Critères:  amour nonéro -sf
Auteur : Patrick R. D.  (Homme, amateur de littérature en tous genres.)            Envoi mini-message

Concours : Concours "La trame imposée"
Un si long voyage...

Le voyage durait depuis plus de cent trente ans. Plus d’un siècle que le plus grand et le plus incroyable engin spatial conçu par l’humanité voyageait dans l’espace.

À son départ de l’orbite terrestre, le Gaïa emmenait à son bord quelques centaines de personneS. Ils étaient désormais plusieurs milliers. L’équipage était formé par les arrière-petits-enfants des membres de l’équipe originelle. Eux étaient tous morts depuis longtemps. Avec les technologies existant au milieu du vingt-et-unième siècle, c’était le seul moyen pour permettre à un vaisseau piloté par des humains de faire un aussi long voyage. C’est ce qui expliquait la taille de cet engin, long de plus de six cents mètres, en forme de cylindre tournant en permanence sur lui-même de manière à créer une gravité artificielle équivalente à celle de leur future planète.

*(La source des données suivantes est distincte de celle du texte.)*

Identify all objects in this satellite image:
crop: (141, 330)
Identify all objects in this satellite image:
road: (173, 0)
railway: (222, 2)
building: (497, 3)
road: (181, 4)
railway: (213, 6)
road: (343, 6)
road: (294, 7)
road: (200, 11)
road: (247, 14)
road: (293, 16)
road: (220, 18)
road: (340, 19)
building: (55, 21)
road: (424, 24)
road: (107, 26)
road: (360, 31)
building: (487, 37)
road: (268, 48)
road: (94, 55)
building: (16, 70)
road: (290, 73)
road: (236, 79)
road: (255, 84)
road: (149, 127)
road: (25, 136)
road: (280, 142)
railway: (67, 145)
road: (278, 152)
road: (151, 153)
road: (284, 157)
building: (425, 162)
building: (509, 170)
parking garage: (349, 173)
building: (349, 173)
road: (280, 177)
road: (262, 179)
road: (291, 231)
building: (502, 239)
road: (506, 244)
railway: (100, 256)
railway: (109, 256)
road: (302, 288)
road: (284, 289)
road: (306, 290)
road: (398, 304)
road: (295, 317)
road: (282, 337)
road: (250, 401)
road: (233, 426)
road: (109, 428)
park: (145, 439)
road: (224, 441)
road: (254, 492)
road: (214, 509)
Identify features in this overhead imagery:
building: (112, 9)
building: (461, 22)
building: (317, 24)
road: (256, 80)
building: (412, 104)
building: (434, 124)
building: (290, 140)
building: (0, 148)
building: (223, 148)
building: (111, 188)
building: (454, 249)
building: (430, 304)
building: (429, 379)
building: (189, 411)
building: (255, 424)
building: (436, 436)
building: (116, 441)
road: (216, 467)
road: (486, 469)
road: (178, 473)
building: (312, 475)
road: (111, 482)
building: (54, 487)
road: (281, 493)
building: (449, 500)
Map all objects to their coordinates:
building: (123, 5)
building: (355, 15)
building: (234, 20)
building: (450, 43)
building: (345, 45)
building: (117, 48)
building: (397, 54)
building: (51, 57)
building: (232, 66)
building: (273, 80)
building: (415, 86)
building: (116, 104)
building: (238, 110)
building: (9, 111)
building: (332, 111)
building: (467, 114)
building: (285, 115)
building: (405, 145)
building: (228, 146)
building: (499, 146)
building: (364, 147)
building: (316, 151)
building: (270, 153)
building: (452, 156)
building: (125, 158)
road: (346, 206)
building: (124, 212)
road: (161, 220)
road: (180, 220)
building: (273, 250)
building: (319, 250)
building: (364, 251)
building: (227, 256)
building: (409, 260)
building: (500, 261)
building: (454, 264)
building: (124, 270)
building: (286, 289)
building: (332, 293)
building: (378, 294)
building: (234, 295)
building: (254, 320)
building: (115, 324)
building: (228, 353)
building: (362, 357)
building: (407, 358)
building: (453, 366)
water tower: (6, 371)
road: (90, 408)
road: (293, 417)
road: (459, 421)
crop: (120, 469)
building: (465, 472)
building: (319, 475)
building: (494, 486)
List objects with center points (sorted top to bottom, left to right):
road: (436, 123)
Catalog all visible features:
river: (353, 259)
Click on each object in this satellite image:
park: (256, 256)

Le Gaïa se déplaçait dans l’espace au quart de la vitesse de la lumière. Jamais auparavant un engin construit par les hommes n’avait été aussi vite. Il lui avait fallu trente longues années pour atteindre cette vitesse. Désormais, la dernière phase du voyage allait commencer avec la longue décélération, longue elle aussi de trente ans, leur permettant à terme de se mettre en orbite autour de la planète qu’ils avaient nommée Terre Nouvelle.


Daniel ne se lassait pas d’admirer les images obtenues avec les instruments d’observation du Gaïa. Il savait tout ce qu’il était possible de connaître sur ce système solaire et sur l’orbite de leur future planète. Par contre, quand il pensait qu’il faudrait encore plus de trente longues années avant de pouvoir y poser les pieds, il se sentait pris d’un profond sentiment de lassitude. Avoir vingt ans sur le Gaïa n’était pas chose simple. Heureusement, il avait trouvé en Blanche un soutien qui lui permettait de se concentrer chaque jour sur son travail.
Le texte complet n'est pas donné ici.